* What is needed
Copy the lines in the records below verbatim, everything from the line containing "45: (269, 74)" down to the line containing "30: (469, 211)", with both of those lines included.

[Dataset records]
_____

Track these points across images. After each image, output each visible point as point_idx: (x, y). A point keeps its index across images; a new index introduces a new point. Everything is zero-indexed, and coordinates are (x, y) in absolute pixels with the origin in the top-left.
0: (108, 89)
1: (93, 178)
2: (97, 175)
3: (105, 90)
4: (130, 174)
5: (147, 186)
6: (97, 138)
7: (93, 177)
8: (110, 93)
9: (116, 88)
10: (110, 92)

_____

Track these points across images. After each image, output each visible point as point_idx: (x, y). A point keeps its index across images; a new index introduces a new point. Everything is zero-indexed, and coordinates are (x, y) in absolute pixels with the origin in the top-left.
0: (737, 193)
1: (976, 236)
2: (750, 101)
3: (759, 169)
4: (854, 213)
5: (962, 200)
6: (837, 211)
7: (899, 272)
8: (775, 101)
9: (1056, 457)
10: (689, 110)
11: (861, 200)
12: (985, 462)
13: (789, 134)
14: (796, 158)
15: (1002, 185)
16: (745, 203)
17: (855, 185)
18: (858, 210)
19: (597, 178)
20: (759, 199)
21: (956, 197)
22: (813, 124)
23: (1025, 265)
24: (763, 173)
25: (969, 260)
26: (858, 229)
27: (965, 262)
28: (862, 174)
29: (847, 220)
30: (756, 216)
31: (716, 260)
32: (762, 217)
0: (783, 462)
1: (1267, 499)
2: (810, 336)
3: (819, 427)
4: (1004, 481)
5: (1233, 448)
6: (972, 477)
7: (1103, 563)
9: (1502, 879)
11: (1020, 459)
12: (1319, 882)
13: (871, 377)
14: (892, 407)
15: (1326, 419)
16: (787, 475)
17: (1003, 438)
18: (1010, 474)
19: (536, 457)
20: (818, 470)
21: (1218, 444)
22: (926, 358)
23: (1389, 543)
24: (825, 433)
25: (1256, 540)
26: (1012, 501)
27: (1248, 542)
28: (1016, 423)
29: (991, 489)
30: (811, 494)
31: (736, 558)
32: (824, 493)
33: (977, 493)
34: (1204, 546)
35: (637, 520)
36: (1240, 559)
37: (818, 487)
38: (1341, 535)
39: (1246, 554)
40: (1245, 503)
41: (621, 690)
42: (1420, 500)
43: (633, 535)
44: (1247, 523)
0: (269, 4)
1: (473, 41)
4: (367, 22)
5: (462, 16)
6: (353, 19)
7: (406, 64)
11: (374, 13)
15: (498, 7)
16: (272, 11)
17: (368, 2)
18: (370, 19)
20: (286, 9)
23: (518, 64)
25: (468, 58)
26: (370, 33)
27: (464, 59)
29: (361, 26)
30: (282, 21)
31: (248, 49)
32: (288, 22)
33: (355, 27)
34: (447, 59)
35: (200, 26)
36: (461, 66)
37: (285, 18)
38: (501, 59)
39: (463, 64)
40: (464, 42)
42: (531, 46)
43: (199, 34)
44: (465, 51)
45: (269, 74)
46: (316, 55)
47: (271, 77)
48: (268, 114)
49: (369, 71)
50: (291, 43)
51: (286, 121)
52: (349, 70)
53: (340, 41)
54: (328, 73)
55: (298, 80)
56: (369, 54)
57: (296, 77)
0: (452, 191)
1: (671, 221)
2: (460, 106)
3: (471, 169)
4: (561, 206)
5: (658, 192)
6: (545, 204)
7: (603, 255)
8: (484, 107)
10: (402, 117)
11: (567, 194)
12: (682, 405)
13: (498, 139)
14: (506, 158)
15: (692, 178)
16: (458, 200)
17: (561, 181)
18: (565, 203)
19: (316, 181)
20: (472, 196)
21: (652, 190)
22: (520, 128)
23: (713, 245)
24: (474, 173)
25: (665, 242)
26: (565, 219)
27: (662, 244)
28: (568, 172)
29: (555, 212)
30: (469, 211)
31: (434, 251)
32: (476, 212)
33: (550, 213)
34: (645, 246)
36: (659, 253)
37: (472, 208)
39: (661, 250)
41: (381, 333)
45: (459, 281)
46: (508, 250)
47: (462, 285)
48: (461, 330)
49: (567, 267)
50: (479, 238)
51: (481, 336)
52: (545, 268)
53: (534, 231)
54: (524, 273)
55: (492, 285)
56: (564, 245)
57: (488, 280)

_____

* Your response
45: (269, 74)
46: (316, 55)
47: (271, 77)
48: (268, 114)
49: (369, 71)
50: (291, 43)
51: (286, 121)
52: (349, 70)
53: (340, 41)
54: (328, 73)
55: (298, 80)
56: (369, 54)
57: (296, 77)
0: (452, 191)
1: (671, 221)
2: (460, 106)
3: (471, 169)
4: (561, 206)
5: (658, 192)
6: (545, 204)
7: (603, 255)
8: (484, 107)
10: (402, 117)
11: (567, 194)
12: (682, 405)
13: (498, 139)
14: (506, 158)
15: (692, 178)
16: (458, 200)
17: (561, 181)
18: (565, 203)
19: (316, 181)
20: (472, 196)
21: (652, 190)
22: (520, 128)
23: (713, 245)
24: (474, 173)
25: (665, 242)
26: (565, 219)
27: (662, 244)
28: (568, 172)
29: (555, 212)
30: (469, 211)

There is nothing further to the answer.